The changes in environmental management are further pronounced in the boss fights. In previous God of War games, many of the iconic boss fights took place around, or even on, the bosses themselves. From the small handful of trademark encounters I faced in the new game, the boss enemies were more like Kratos in the sense of being included in the environment, rather than fully taking it up. That is not to say they weren’t epic in execution, but I will keep the demo’s most impressive example under wraps to save its impact for fans.
Fighting God of War‘s new smorgasbord of Norse-inspired enemies will not involve Kratos’ trusty Blades of Chaos, but instead a new armament that seems to be just as versatile. Kratos’ Leviathan Axe will be his primary tool of death on this adventure, used in conjunction with a collapsible shield mounted on his arm.
The Leviathan Axe started out as a fairly average melee weapon on a basic level. As the demo progressed, however, I learned some tactical benefits that got increasingly more useful, largely centered around the ability to throw the axe and call it back to you. The axe can be thrown horizontally or vertically, but what makes the action innovative is that players can use the reactive nature of the axe’s return trip to their advantage. Whether or not the thrown axe hits its target, players can call it back, and any enemies it hits on the return trip are damaged. The axe can freeze targets it is embedded in, and while axe-less, the player can still engage enemies in hand-to-hand combat, using the shield to deal extra damage.
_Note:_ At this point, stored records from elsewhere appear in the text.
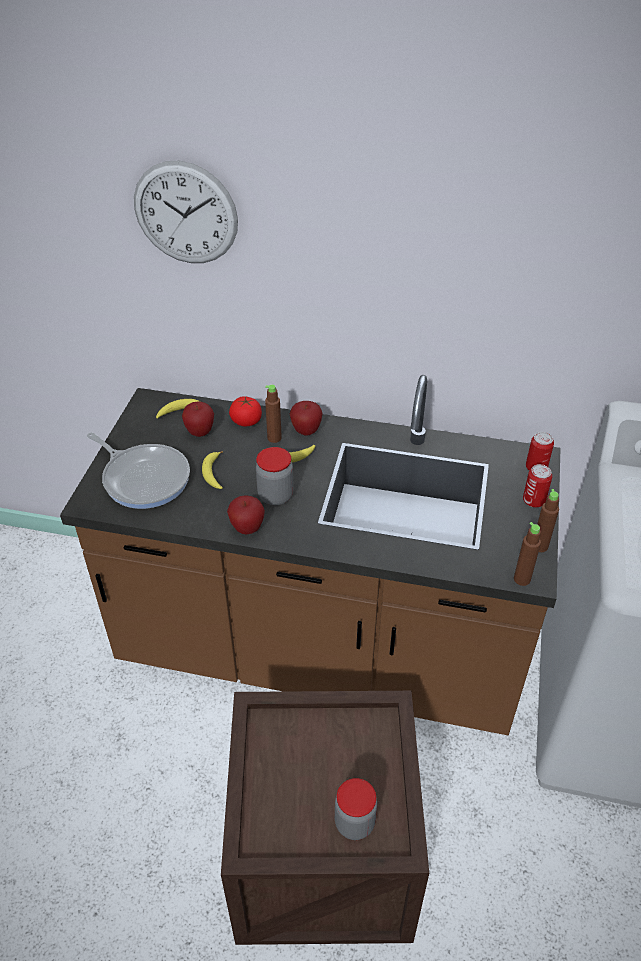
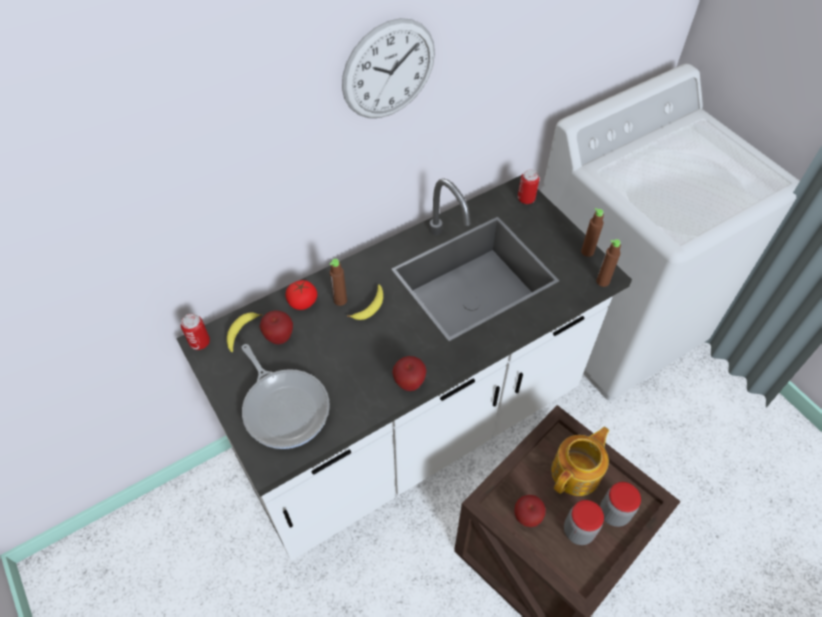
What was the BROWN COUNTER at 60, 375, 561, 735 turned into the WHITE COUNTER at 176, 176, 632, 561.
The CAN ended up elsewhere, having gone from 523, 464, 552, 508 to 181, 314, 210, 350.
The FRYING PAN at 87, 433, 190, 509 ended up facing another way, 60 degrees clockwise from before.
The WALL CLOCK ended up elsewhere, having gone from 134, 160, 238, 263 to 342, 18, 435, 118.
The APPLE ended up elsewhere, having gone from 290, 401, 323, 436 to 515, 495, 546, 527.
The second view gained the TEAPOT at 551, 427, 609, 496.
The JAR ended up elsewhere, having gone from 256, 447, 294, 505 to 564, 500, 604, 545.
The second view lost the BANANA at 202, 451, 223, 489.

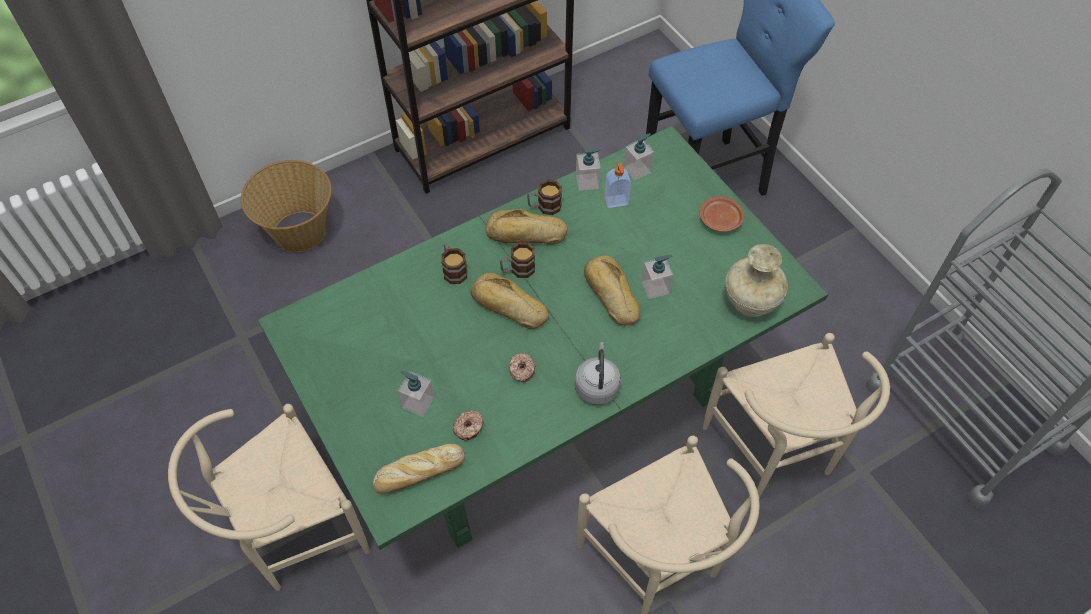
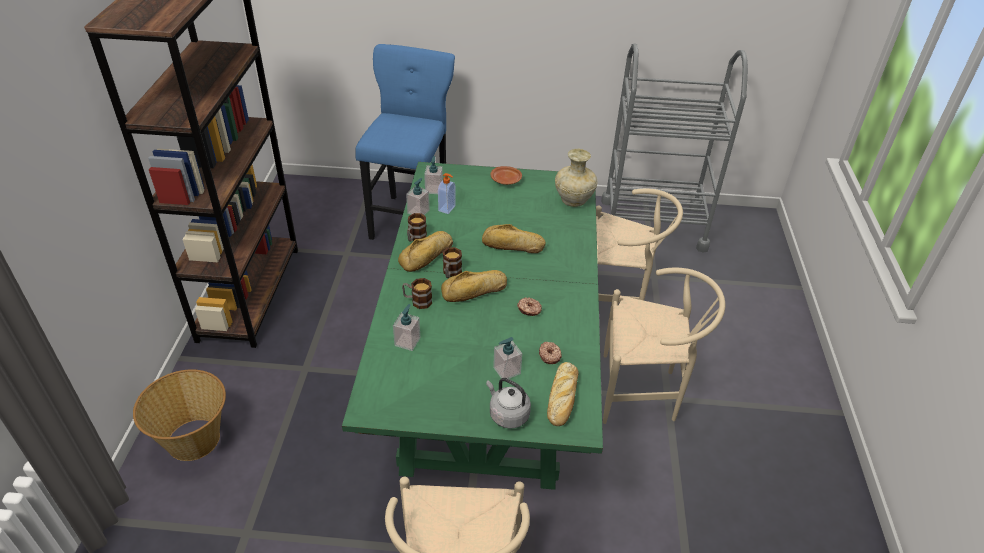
The SOAP DISPENSER ended up elsewhere, having gone from 641, 255, 674, 299 to 393, 304, 420, 351.
The GREY KETTLE ended up elsewhere, having gone from 575, 342, 621, 405 to 486, 378, 531, 429.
The ability to jump around an arena with lavishly balletic combos is gone, but the new game devises a satisfying combative balance of its own. Hacking an enemy to pieces before throwing the axe at an enemy at range while ripping apart a third target with your bare hands is awesome enough, and that’s before you call your axe back to stun an enemy in the back of the head right before they hit you. It is the exact gratification you look for in God of War.
God of War held onto its old ways for much longer than most series. It worked while it lasted, but now it is choosing to catch pace with the rest of the world. The upcoming installment may be a mild shock to the system for the most hardcore of returning fans, but for gamers who are simply on the hunt for quality, this recent demo gives me confidence that developer Santa Monica Studio will deliver as always.